About this task —
Arrange every line of the data below as a Markdown table with two columns, No. and Line: number each row and leave out blank lines.

Data to examine —
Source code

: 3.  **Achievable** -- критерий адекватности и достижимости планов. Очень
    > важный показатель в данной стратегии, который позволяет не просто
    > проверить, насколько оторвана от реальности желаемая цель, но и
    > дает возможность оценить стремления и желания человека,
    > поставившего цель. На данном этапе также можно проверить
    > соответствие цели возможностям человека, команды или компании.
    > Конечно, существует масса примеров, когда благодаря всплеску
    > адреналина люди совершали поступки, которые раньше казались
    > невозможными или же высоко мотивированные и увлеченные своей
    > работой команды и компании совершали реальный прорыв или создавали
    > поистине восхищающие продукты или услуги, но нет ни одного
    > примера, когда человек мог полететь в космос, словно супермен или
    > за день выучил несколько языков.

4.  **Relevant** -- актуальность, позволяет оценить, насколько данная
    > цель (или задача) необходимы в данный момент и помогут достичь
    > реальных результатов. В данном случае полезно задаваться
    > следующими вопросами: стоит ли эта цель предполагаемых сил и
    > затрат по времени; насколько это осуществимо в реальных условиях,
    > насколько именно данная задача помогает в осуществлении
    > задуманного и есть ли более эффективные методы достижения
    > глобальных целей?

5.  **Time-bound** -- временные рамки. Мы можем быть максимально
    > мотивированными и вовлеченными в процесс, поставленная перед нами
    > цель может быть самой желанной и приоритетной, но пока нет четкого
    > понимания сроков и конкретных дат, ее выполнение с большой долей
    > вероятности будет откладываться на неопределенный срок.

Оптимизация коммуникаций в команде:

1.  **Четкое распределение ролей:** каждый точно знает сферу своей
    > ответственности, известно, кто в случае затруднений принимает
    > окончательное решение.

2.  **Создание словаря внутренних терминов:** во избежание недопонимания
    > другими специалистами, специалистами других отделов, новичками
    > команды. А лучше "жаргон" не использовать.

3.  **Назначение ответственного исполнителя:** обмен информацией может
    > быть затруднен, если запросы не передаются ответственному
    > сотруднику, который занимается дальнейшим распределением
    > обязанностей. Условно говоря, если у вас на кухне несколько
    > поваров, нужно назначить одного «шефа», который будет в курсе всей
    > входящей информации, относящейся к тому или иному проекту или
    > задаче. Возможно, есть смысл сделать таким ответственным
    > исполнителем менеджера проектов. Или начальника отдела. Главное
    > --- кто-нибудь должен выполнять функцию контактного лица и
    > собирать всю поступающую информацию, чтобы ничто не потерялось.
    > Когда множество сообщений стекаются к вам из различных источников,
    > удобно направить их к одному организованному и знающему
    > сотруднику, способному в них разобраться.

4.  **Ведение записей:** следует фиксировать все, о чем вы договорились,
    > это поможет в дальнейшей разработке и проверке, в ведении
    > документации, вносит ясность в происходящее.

Solved exercise —
| No. | Line |
|---|---|
| 1 | Source code |
| 2 | : 3.  **Achievable** -- критерий адекватности и достижимости планов. Очень |
| 3 |     > важный показатель в данной стратегии, который позволяет не просто |
| 4 |     > проверить, насколько оторвана от реальности желаемая цель, но и |
| 5 |     > дает возможность оценить стремления и желания человека, |
| 6 |     > поставившего цель. На данном этапе также можно проверить |
| 7 |     > соответствие цели возможностям человека, команды или компании. |
| 8 |     > Конечно, существует масса примеров, когда благодаря всплеску |
| 9 |     > адреналина люди совершали поступки, которые раньше казались |
| 10 |     > невозможными или же высоко мотивированные и увлеченные своей |
| 11 |     > работой команды и компании совершали реальный прорыв или создавали |
| 12 |     > поистине восхищающие продукты или услуги, но нет ни одного |
| 13 |     > примера, когда человек мог полететь в космос, словно супермен или |
| 14 |     > за день выучил несколько языков. |
| 15 | 4.  **Relevant** -- актуальность, позволяет оценить, насколько данная |
| 16 |     > цель (или задача) необходимы в данный момент и помогут достичь |
| 17 |     > реальных результатов. В данном случае полезно задаваться |
| 18 |     > следующими вопросами: стоит ли эта цель предполагаемых сил и |
| 19 |     > затрат по времени; насколько это осуществимо в реальных условиях, |
| 20 |     > насколько именно данная задача помогает в осуществлении |
| 21 |     > задуманного и есть ли более эффективные методы достижения |
| 22 |     > глобальных целей? |
| 23 | 5.  **Time-bound** -- временные рамки. Мы можем быть максимально |
| 24 |     > мотивированными и вовлеченными в процесс, поставленная перед нами |
| 25 |     > цель может быть самой желанной и приоритетной, но пока нет четкого |
| 26 |     > понимания сроков и конкретных дат, ее выполнение с большой долей |
| 27 |     > вероятности будет откладываться на неопределенный срок. |
| 28 | Оптимизация коммуникаций в команде: |
| 29 | 1.  **Четкое распределение ролей:** каждый точно знает сферу своей |
| 30 |     > ответственности, известно, кто в случае затруднений принимает |
| 31 |     > окончательное решение. |
| 32 | 2.  **Создание словаря внутренних терминов:** во избежание недопонимания |
| 33 |     > другими специалистами, специалистами других отделов, новичками |
| 34 |     > команды. А лучше "жаргон" не использовать. |
| 35 | 3.  **Назначение ответственного исполнителя:** обмен информацией может |
| 36 |     > быть затруднен, если запросы не передаются ответственному |
| 37 |     > сотруднику, который занимается дальнейшим распределением |
| 38 |     > обязанностей. Условно говоря, если у вас на кухне несколько |
| 39 |     > поваров, нужно назначить одного «шефа», который будет в курсе всей |
| 40 |     > входящей информации, относящейся к тому или иному проекту или |
| 41 |     > задаче. Возможно, есть смысл сделать таким ответственным |
| 42 |     > исполнителем менеджера проектов. Или начальника отдела. Главное |
| 43 |     > --- кто-нибудь должен выполнять функцию контактного лица и |
| 44 |     > собирать всю поступающую информацию, чтобы ничто не потерялось. |
| 45 |     > Когда множество сообщений стекаются к вам из различных источников, |
| 46 |     > удобно направить их к одному организованному и знающему |
| 47 |     > сотруднику, способному в них разобраться. |
| 48 | 4.  **Ведение записей:** следует фиксировать все, о чем вы договорились, |
| 49 |     > это поможет в дальнейшей разработке и проверке, в ведении |
| 50 |     > документации, вносит ясность в происходящее. |